__Instructions for the task__:
Answer with a single number stating how many lines of the entries below include the string "endpoints".

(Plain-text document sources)
--
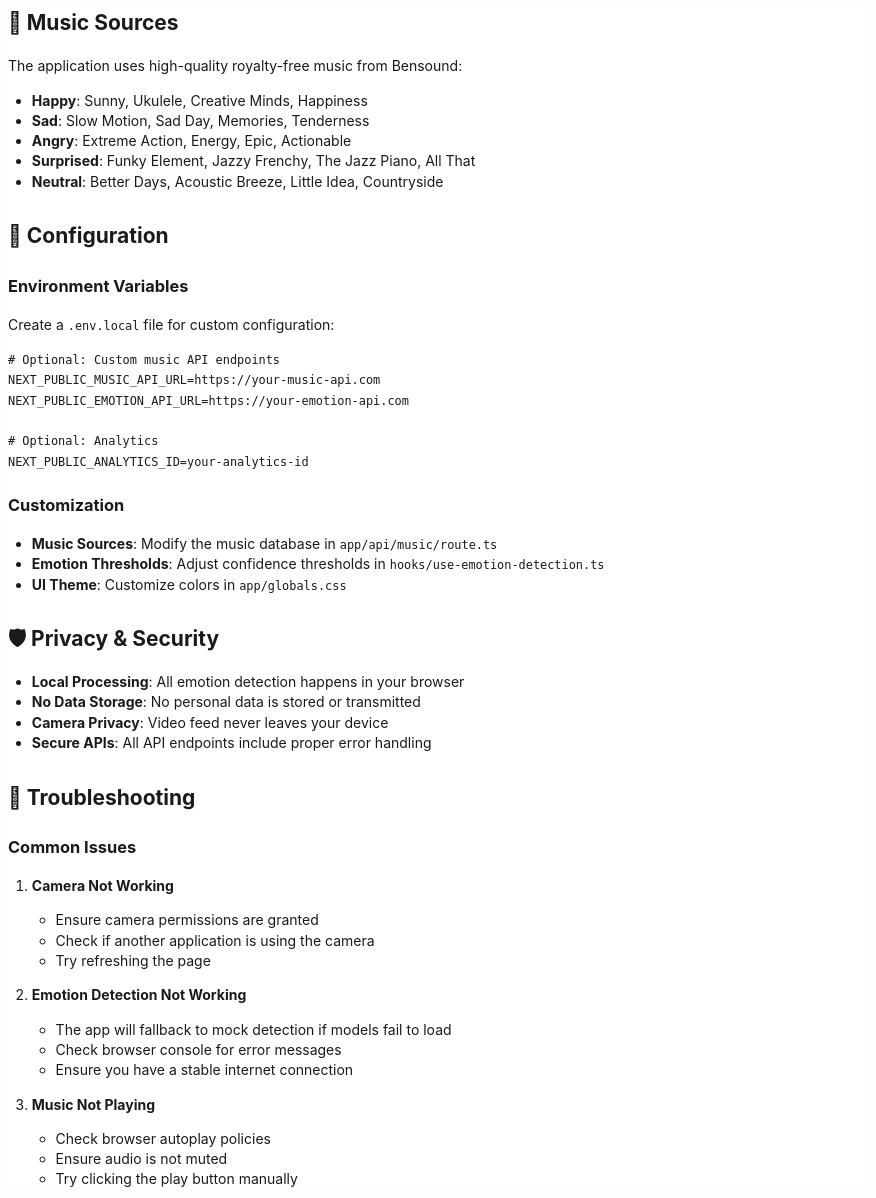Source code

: ## 🎵 Music Sources

The application uses high-quality royalty-free music from Bensound:
- **Happy**: Sunny, Ukulele, Creative Minds, Happiness
- **Sad**: Slow Motion, Sad Day, Memories, Tenderness
- **Angry**: Extreme Action, Energy, Epic, Actionable
- **Surprised**: Funky Element, Jazzy Frenchy, The Jazz Piano, All That
- **Neutral**: Better Days, Acoustic Breeze, Little Idea, Countryside

## 🔧 Configuration

### Environment Variables
Create a `.env.local` file for custom configuration:

```env
# Optional: Custom music API endpoints
NEXT_PUBLIC_MUSIC_API_URL=https://your-music-api.com
NEXT_PUBLIC_EMOTION_API_URL=https://your-emotion-api.com

# Optional: Analytics
NEXT_PUBLIC_ANALYTICS_ID=your-analytics-id
```

### Customization
- **Music Sources**: Modify the music database in `app/api/music/route.ts`
- **Emotion Thresholds**: Adjust confidence thresholds in `hooks/use-emotion-detection.ts`
- **UI Theme**: Customize colors in `app/globals.css`

## 🛡️ Privacy & Security

- **Local Processing**: All emotion detection happens in your browser
- **No Data Storage**: No personal data is stored or transmitted
- **Camera Privacy**: Video feed never leaves your device
- **Secure APIs**: All API endpoints include proper error handling

## 🐛 Troubleshooting

### Common Issues

1. **Camera Not Working**
   - Ensure camera permissions are granted
   - Check if another application is using the camera
   - Try refreshing the page

2. **Emotion Detection Not Working**
   - The app will fallback to mock detection if models fail to load
   - Check browser console for error messages
   - Ensure you have a stable internet connection

3. **Music Not Playing**
   - Check browser autoplay policies
   - Ensure audio is not muted
   - Try clicking the play button manually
--
__Result of this exercise__:
2